Schwellenbach, a starter entering his second big-league season, has been fortunate to learn from Sale. Something he’s observed: Sale is the same guy – every day. Every Sale start day feels identical.
“Oh yeah. For sure,” Schwellenbach said. “Every single day that he comes in, he’s the same guy. That’s the type of consistency that you want from your best players. You just don’t really see that very much. We know when he takes the ball, it’s really fun to watch, and you know what he’s going to give you.”
Pretty rare for a guy to be that consistent in such a tough game?
“Super unique type of guy,” Schwellenbach said.
How did Sale get to this place of consistency?
“I think I’d probably say the biggest thing was maturity, because I wasn’t always like that,” Sale said, chuckling. “But yeah, just seeing guys through my career have that mentality, those are the guys you kind of want to be around. If you’re kind of a question mark, you don’t know what you’re going to get on a certain day, it can leave some uneasiness in the clubhouse. Just being consistent with how you are on the field, off the field, in the clubhouse and everywhere else.”
The Braves are better for this.
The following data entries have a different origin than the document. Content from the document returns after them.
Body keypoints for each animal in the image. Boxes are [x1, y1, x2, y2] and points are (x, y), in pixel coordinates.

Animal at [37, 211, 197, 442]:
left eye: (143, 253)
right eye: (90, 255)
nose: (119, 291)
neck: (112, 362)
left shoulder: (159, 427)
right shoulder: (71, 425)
If Sale stays healthy, he could once again be one of the best pitchers in baseball. To go with this, his teammates love and respect him.
He’s a plus – a multiplier, if you will – in so many ways.
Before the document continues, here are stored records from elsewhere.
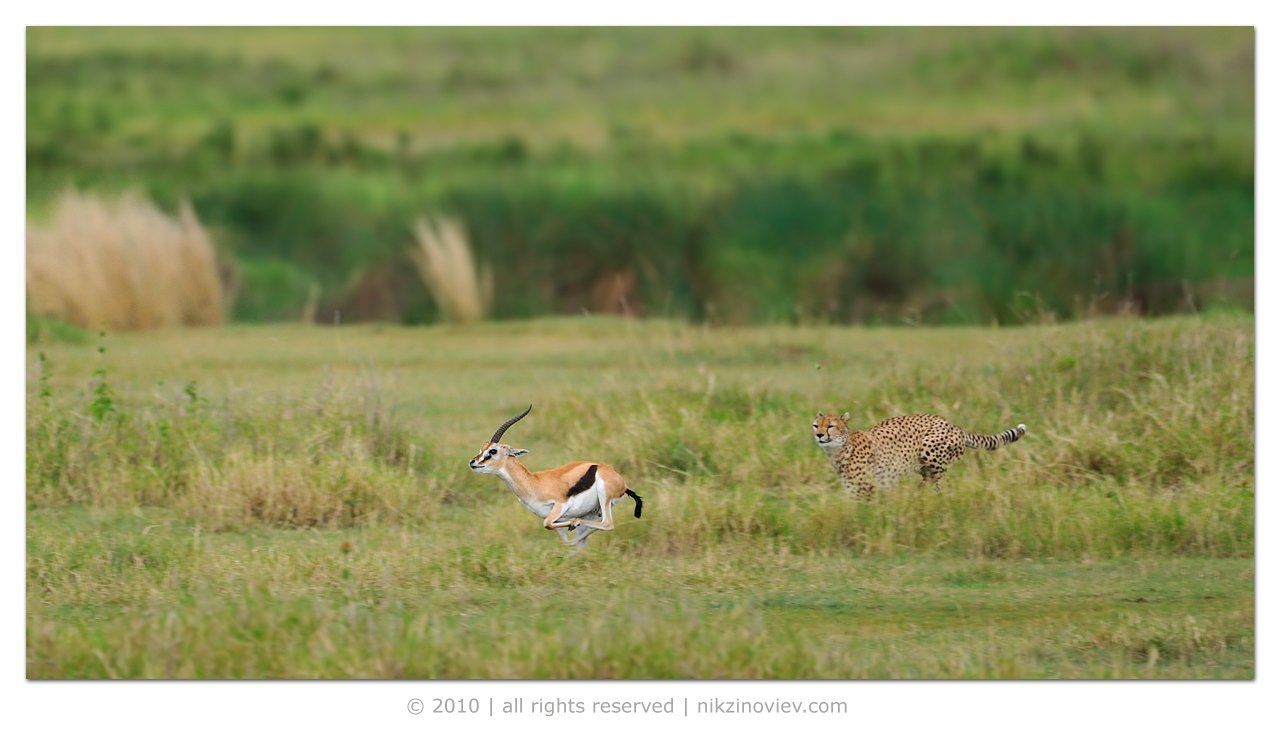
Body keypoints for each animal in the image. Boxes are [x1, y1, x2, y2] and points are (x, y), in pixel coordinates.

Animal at [814, 412, 1024, 496]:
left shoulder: (867, 487)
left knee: (942, 485)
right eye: (816, 425)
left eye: (831, 426)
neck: (840, 450)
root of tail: (953, 425)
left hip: (930, 451)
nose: (819, 435)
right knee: (930, 481)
Especially when he takes the mound. That bulldog attitude is infectious.
“No doubt,” Riley said. “It definitely sets the tone from pitch one. From a defensive standpoint and just playing, you want guys like that when you go out there. I love playing behind him – just to, one, get to watch a future Hall of Famer, and two, that bulldog mentality is really cool. That type of energy, it bleeds into different guys and we feed off of it. Every fifth day, it’s fun.”
In 2025, Sale will try to follow his Cy Young season – which included a 2.38 ERA and 225 strikeouts over 177 2/3 innings – with a comparable encore. He’s fully healthy after the back spasms that forced him to miss the end of last season. He had another normal offseason. And through one spring training outing, he looks good.
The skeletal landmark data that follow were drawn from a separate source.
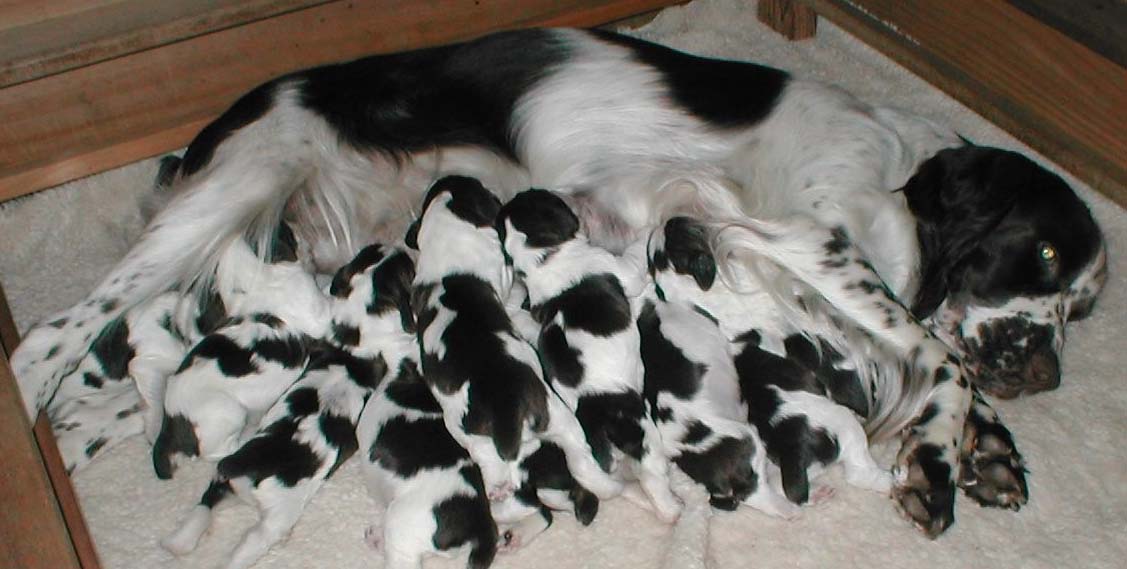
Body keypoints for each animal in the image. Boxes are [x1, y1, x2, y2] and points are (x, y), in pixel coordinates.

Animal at [163, 243, 414, 563]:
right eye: (406, 265)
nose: (398, 246)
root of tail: (247, 468)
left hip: (221, 480)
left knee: (203, 506)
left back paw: (178, 542)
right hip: (277, 516)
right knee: (247, 545)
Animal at [405, 174, 622, 500]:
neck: (445, 224)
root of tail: (504, 402)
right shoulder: (502, 272)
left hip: (475, 429)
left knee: (497, 459)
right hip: (555, 415)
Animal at [500, 188, 676, 520]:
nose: (570, 195)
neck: (544, 259)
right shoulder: (617, 268)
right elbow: (635, 257)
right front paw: (647, 230)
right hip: (643, 435)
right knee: (652, 477)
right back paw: (673, 508)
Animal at [649, 217, 892, 504]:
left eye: (670, 236)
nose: (670, 220)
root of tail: (792, 452)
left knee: (789, 489)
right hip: (844, 425)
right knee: (857, 470)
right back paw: (889, 480)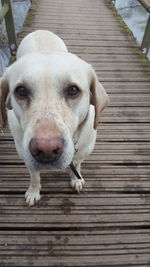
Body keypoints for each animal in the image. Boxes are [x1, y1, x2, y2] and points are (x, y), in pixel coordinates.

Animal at [0, 30, 109, 206]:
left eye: (73, 90)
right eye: (21, 90)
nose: (46, 150)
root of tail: (40, 31)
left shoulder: (82, 152)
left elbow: (76, 164)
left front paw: (76, 179)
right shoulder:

Mechanically, Sale feels like he’s in a good spot. He threw all three pitches for strikes. He doesn’t have any specific benchmarks to hit in spring. He’s more trying to get himself right.
“I would say, right now where I’m at, I’m more kind of battling myself,” Sale said. “I’m competitive. I obviously want to go out there and do well. But where we’re at right now, it’s more of OK, how’s the delivery syncing up, how’s the arm action, and just pitch quality, really.”
For the first time in years, the Braves don’t have a debate about who will start on Opening Day. If Sale is healthy, put your money on him.
The Braves hope he can somewhat replicate last season.
And that last season – wow.
“I said, ‘Jeez, I saw every pitch and didn’t even realize it was as good as it was,’” Snitker said. “When you think back on it and look at all the accolades, it’s a laundry list of well-earned awards and everything. And it was just how consistent he was, and watching him, and experiencing him.
“You don’t know a guy – I know just the kind of person he is, but then you watch them do their work, and how consistent they are. … His performance was impressive, how he goes about it, everything. It was fun to watch.”